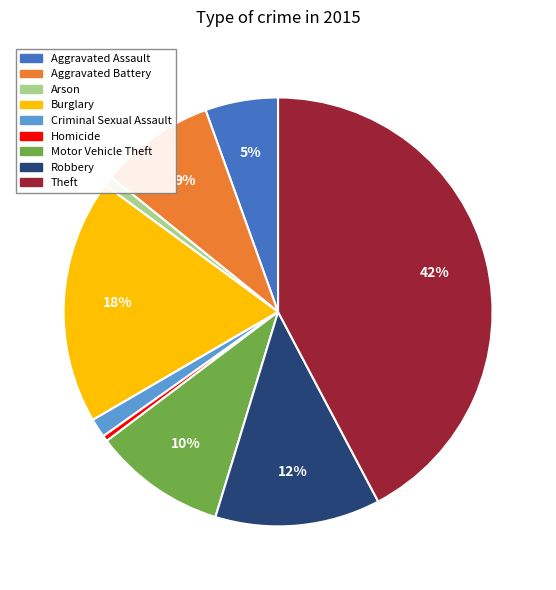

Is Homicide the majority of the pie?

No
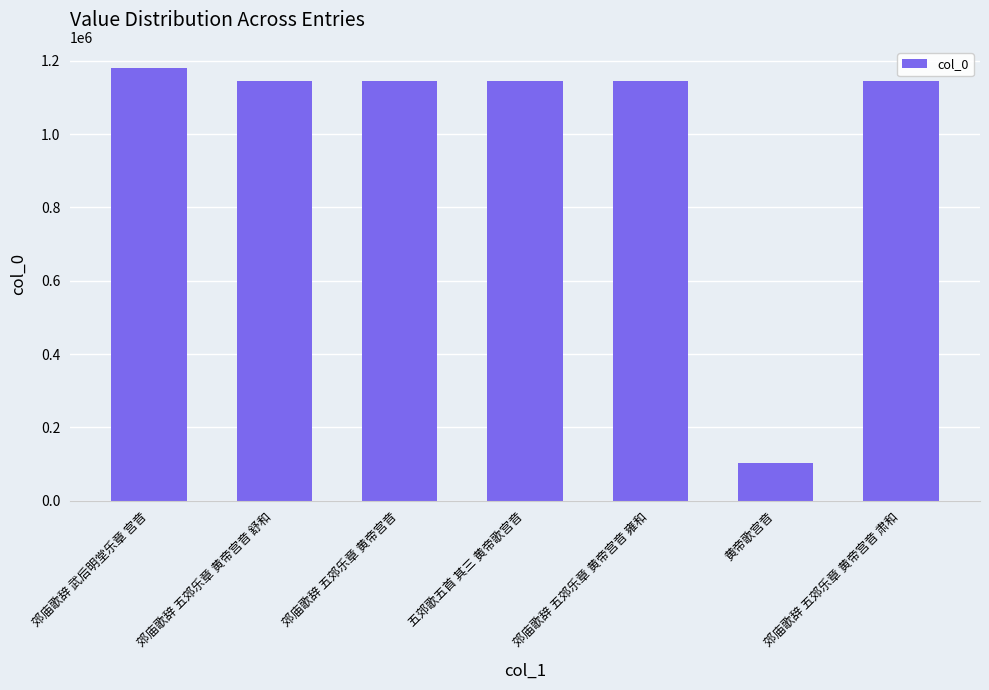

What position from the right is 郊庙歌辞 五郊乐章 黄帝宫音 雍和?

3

____

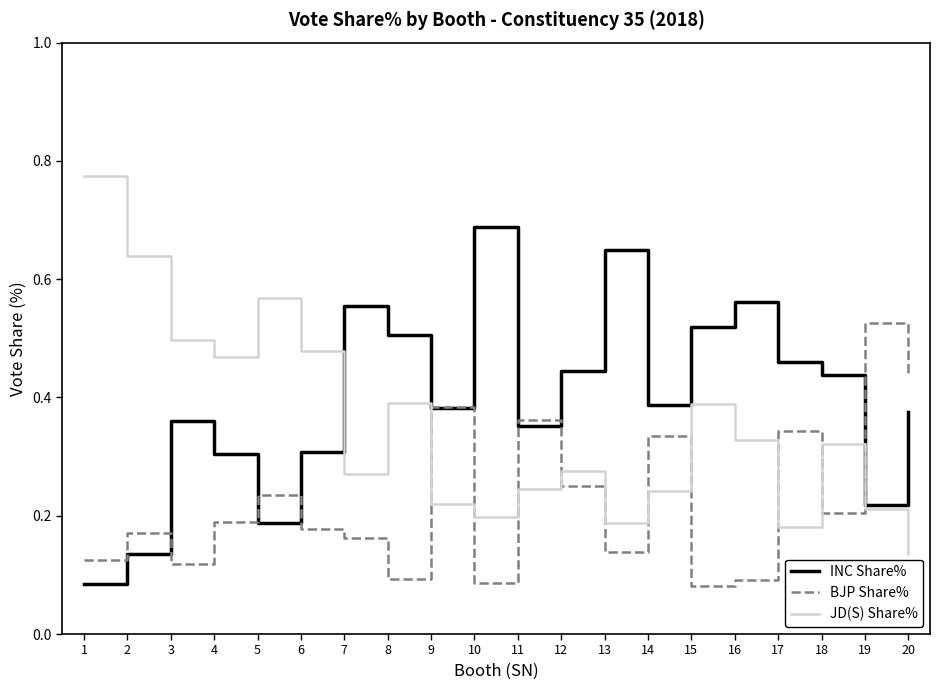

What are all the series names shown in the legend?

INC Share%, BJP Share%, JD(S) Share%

____

> PROBLEM:
Reproduce verbatim the part of the records that begins with the line containing "Is Homicide the majority of the pie?" and ends with the line containing "What position from", including both of those lines. Omit any pictures from your reproduction.

> EXERCISE SOLUTION:
Is Homicide the majority of the pie?

No

What position from the right is 郊庙歌辞 五郊乐章 黄帝宫音 雍和?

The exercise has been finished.